Die brutalen Straßenkämpfe zwischen Islamisten und Oppositionellen haben Ägyptens Präsident Mursi nicht zum Einlenken bewegt. In seiner ersten Ansprache seit Beginn der blutigen Ausschreitungen in Kairo ging der Nachfolger des im Vorjahr aus dem Amt gejagten Staatschefs Mubarak am Donnerstagabend mit keiner Silbe auf die Forderungen der Opposition ein.
Die Schuld an der Gewalt gab er seinen politischen Gegnern. Verärgerte Demonstranten setzten daraufhin Büroräume der Muslimbruderschaft in Kairo in Brand.
US-Präsident Barack Obama forderte Mursi in einem Telefongespräch auf, einen Dialog mit der Opposition ohne Vorbedingungen zu suchen. Wie das Weiße Haus weiter mitteilte, betonte Obama in dem Gespräch, dass alle politischen Führer in Ägypten ihren Gefolgsleuten klarmachen sollten, dass Gewalt nicht hinnehmbar sei.

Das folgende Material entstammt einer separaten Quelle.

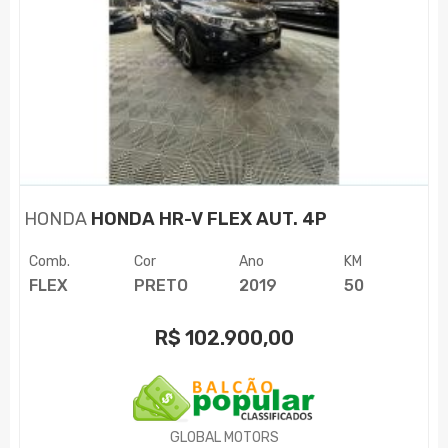
HONDA
HONDA HR-V FLEX AUT. 4P
Comb.
Cor
Ano
KM
FLEX
PRETO
2019
50
R$
102.900,00
GLOBAL MOTORS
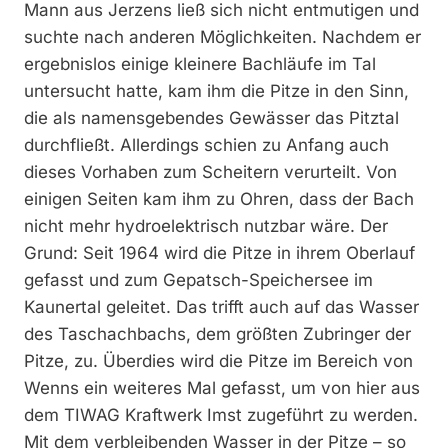
Mann aus Jerzens ließ sich nicht entmutigen und
suchte nach anderen Möglichkeiten. Nachdem er
ergebnislos einige kleinere Bachläufe im Tal
untersucht hatte, kam ihm die Pitze in den Sinn,
die als namensgebendes Gewässer das Pitztal
durchfließt. Allerdings schien zu Anfang auch
dieses Vorhaben zum Scheitern verurteilt. Von
einigen Seiten kam ihm zu Ohren, dass der Bach
nicht mehr hydroelektrisch nutzbar wäre. Der
Grund: Seit 1964 wird die Pitze in ihrem Oberlauf
gefasst und zum Gepatsch-Speichersee im
Kaunertal geleitet. Das trifft auch auf das Wasser
des Taschachbachs, dem größten Zubringer der
Pitze, zu. Überdies wird die Pitze im Bereich von
Wenns ein weiteres Mal gefasst, um von hier aus
dem TIWAG Kraftwerk Imst zugeführt zu werden.
Mit dem verbleibenden Wasser in der Pitze – so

Nach Informationen des Senders Al-Dschasira vom Donnerstagabend waren bei den Straßenkämpfen in Kairo und Suez sieben Menschen getötet und insgesamt 771 verletzt worden. Die Polizei nahm 150 Verdächtige fest. Mursi, der im Juni als Kandidat der islamistischen Muslimbrüder zum Präsidenten gewählt worden war, bot den Oppositionellen ein Treffen am kommenden Samstag an. Beobachter vermuten jedoch, dass die Führung des liberalen Oppositionsbündnisses um Mohammed ElBaradei und Amre Mussa dieses Angebot nicht annehmen wird, da Mursi ihre Forderungen nicht erfüllen will.
"Schon gehört"
Von der Opposition wurde Mursis Rede mit Entsetzen und Spott aufgenommen. Der vor allem bei der städtischen Jugend und den Sozialisten beliebte linke Aktivist Hamdien Sabahi wies das Dialogangebot von Mursi in der Nacht zum Freitag als unseriös zurück. Eine Sprecherin der Opposition sah in der Rede Mursis "keine passende Antwort auf die politische Krise". "Ähnliche Reden haben wir schon vom Mubarak-Regime und vom Obersten Militärrat gehört", sagte Mona Esat von der Sozialistischen Bündnispartei. Auch der Schriftsteller Alaa al-Aswani sagte im Gespräch mit einem ägyptischen Fernsehsender, Mursis Ansprache habe ihn stark an die Reden des gestürzten Langzeit-Machthabers Mubarak erinnert.
Die liberalen und linken Parteien verlangen eine Überarbeitung des von den Islamisten formulierten Entwurfs für eine neue Verfassung. Außerdem bestehen sie auf einer Verschiebung der Volksabstimmung über die Verfassung, die für den 15. Dezember geplant ist. Mursi lehnt das ab. Sollte die Mehrheit der Bürger gegen den Entwurf stimmen, sei er aber bereit, eine neue Verfassungsgebende Versammlung einzuberufen, sagte er in der Ansprache vom Donnerstagabend. Für den Entwurf wird aber eine Mehrheit erwartet, da er von der Muslimbruderschaft und anderen islamistischen Fraktionen getragen wird. Mursi erklärte dazu, Demokratie bedeute, dass sich die Minderheit dem Willen der Mehrheit beuge.